TASKS AND EXERCISES:
1) Summarize the article excerpt on great-power politics and the Khmer Rouge tribunal in two sentences.
2) Edit the passage of the Khmer Rouge tribunal article from "John D. Ciorciari" up to and including "a KR tribunal." so that "negotiations" is replaced by "talks".

EXCERPT TO READ:
========================================================================
Great-Power Posturing and the Khmer Rouge Tribunal

 

 

 

 

GREAT-POWER POSTURING AND THE KHMER ROUGE TRIBUNAL

 

 

John D. Ciorciari

 

            For the past several years, most media treatment of the proposed Khmer Rouge (KR) tribunal has focused on negotiations between the United Nations and the Cambodian government. The focus on UN officials is unsurprising, since they have been the most visible international participants in the process of shaping a tribunal. However, UN diplomats are only the front-line representatives of large international bureaucracies, which in turn are heavily influenced by the world’s most powerful states. This article investigates the role that some of the most powerful members of the United Nations have played in promoting or frustrating recent efforts to establish a KR tribunal.

 

            The UN Legal Department and its current head, Hans Corell, are certainly not mere puppets of the great powers. The personalities and belief systems of UN representatives have doubtlessly influenced their conduct of negotiations with the Cambodian government, as have bureaucratic politics within the United Nations. Nevertheless, UN negotiators never operate free of the constraints of great-power interests. In the case of Cambodia-long a site for strategic, political, and ideological rivalry-great-power politics have left a particularly strong historical imprint on UN policies. Although the Cold-War deadlock of the 1980s ended with the withdrawal of Vietnamese forces and the Paris Peace Accords, contemporary politics surrounding the Khmer Rouge tribunal show that Cambodia remains the subject of rivalry among the world’s most influential states.
========================================================================
DATA EXTRACT:
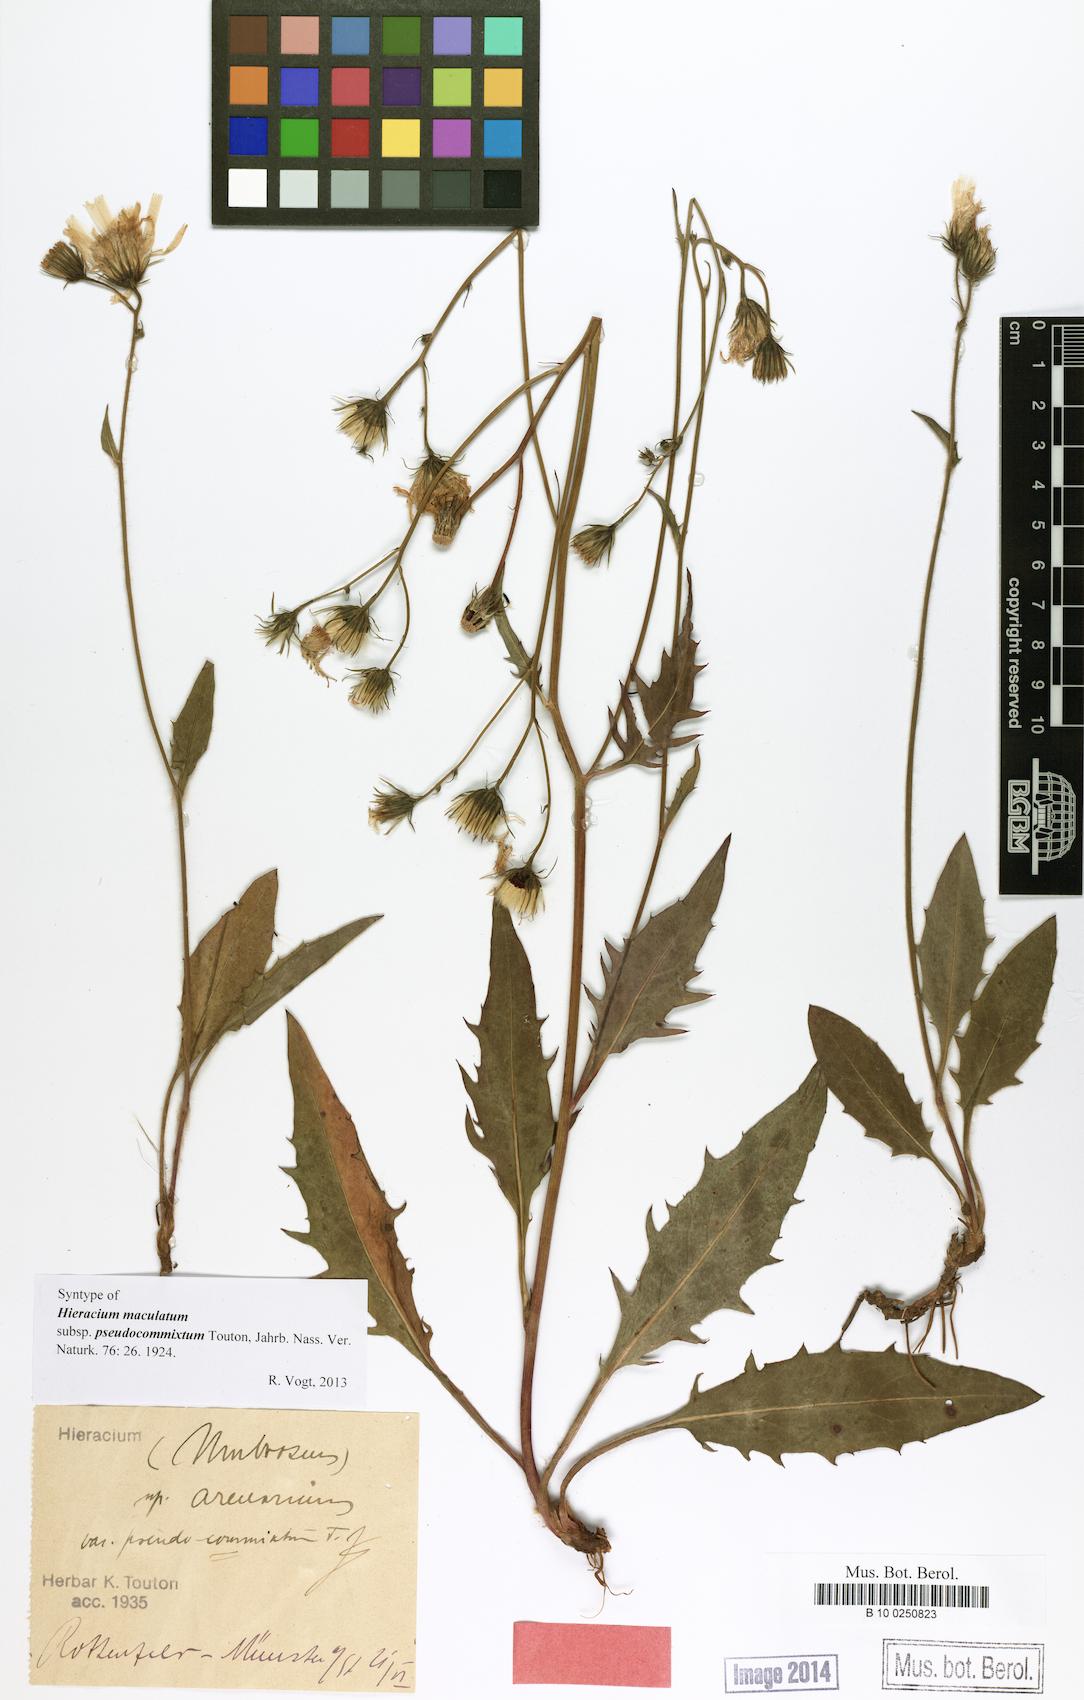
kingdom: Plantae
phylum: Tracheophyta
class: Magnoliopsida
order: Asterales
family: Asteraceae
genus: Hieracium
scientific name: Hieracium maculatum
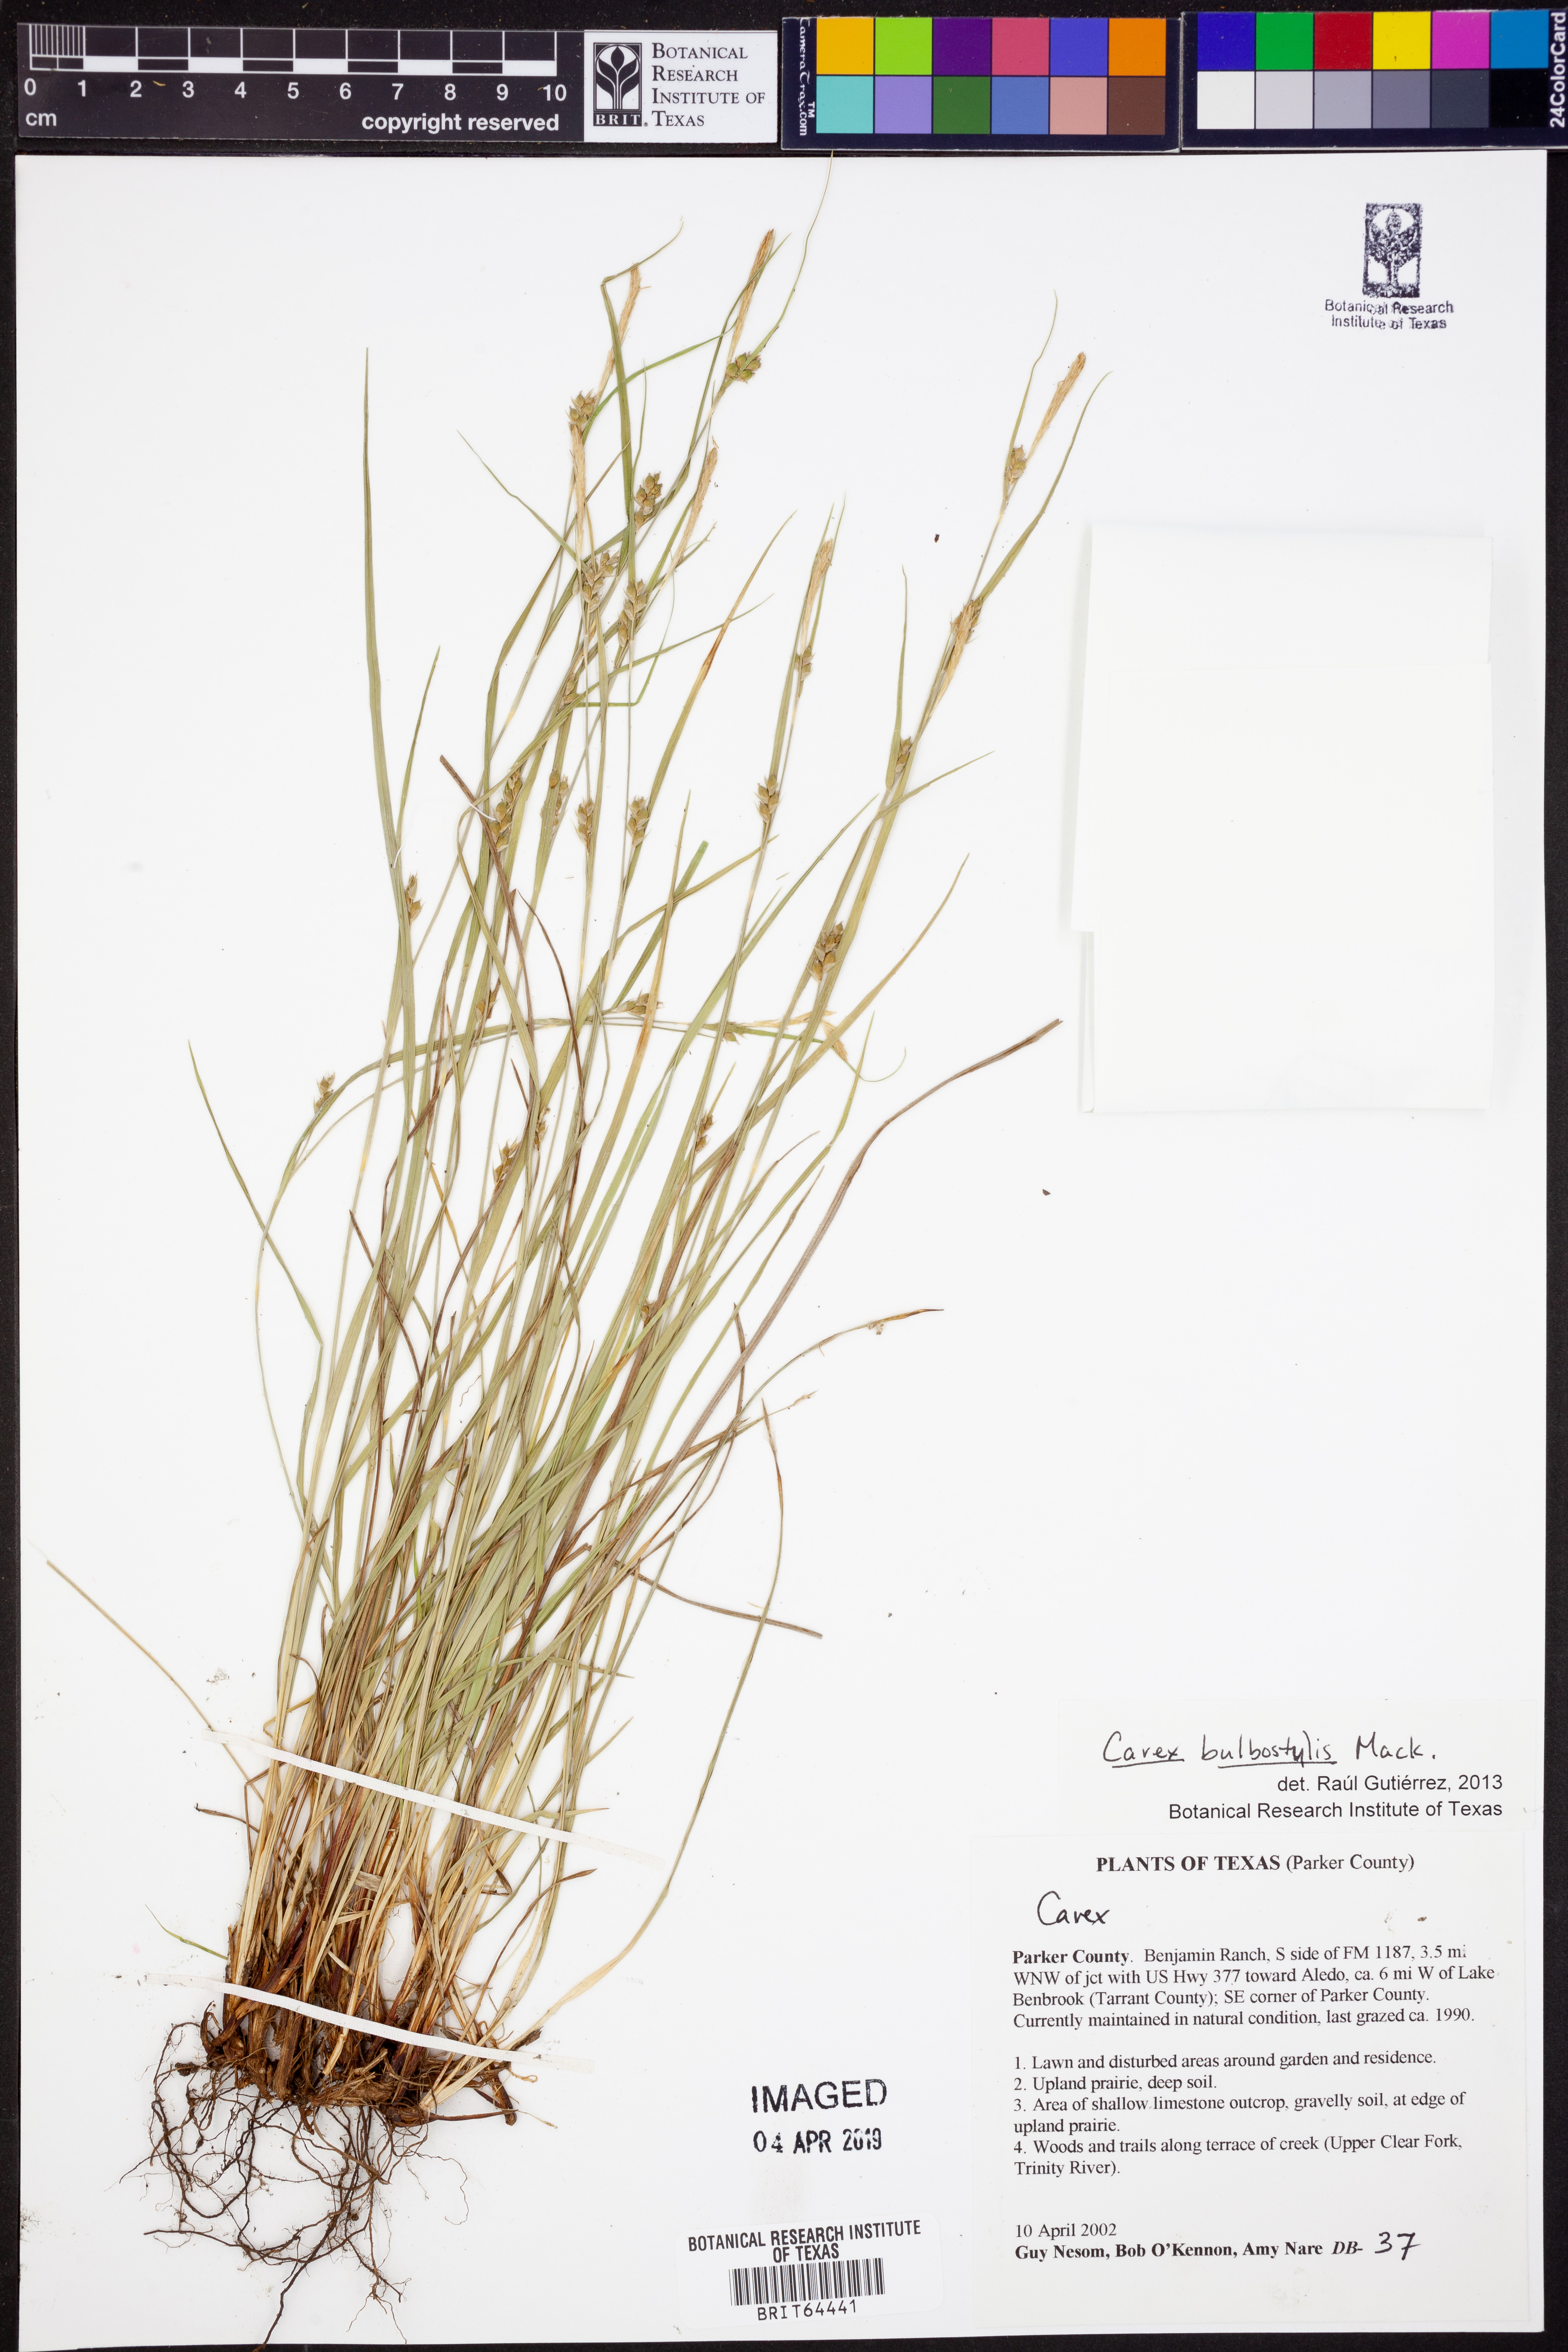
========================================================================
FULL ANSWERS:
1) Media coverage of the proposed Khmer Rouge tribunal has focused on negotiations between the United Nations and the Cambodian government, but the article examines how the most powerful UN members have promoted or frustrated efforts to establish it. Although UN negotiators are not mere puppets of the great powers, they never operate free of great-power interests, and the politics surrounding the tribunal show that Cambodia remains the subject of rivalry among the world's most influential states.

2)
John D. Ciorciari

 

            For the past several years, most media treatment of the proposed Khmer Rouge (KR) tribunal has focused on talks between the United Nations and the Cambodian government. The focus on UN officials is unsurprising, since they have been the most visible international participants in the process of shaping a tribunal. However, UN diplomats are only the front-line representatives of large international bureaucracies, which in turn are heavily influenced by the world’s most powerful states. This article investigates the role that some of the most powerful members of the United Nations have played in promoting or frustrating recent efforts to establish a KR tribunal.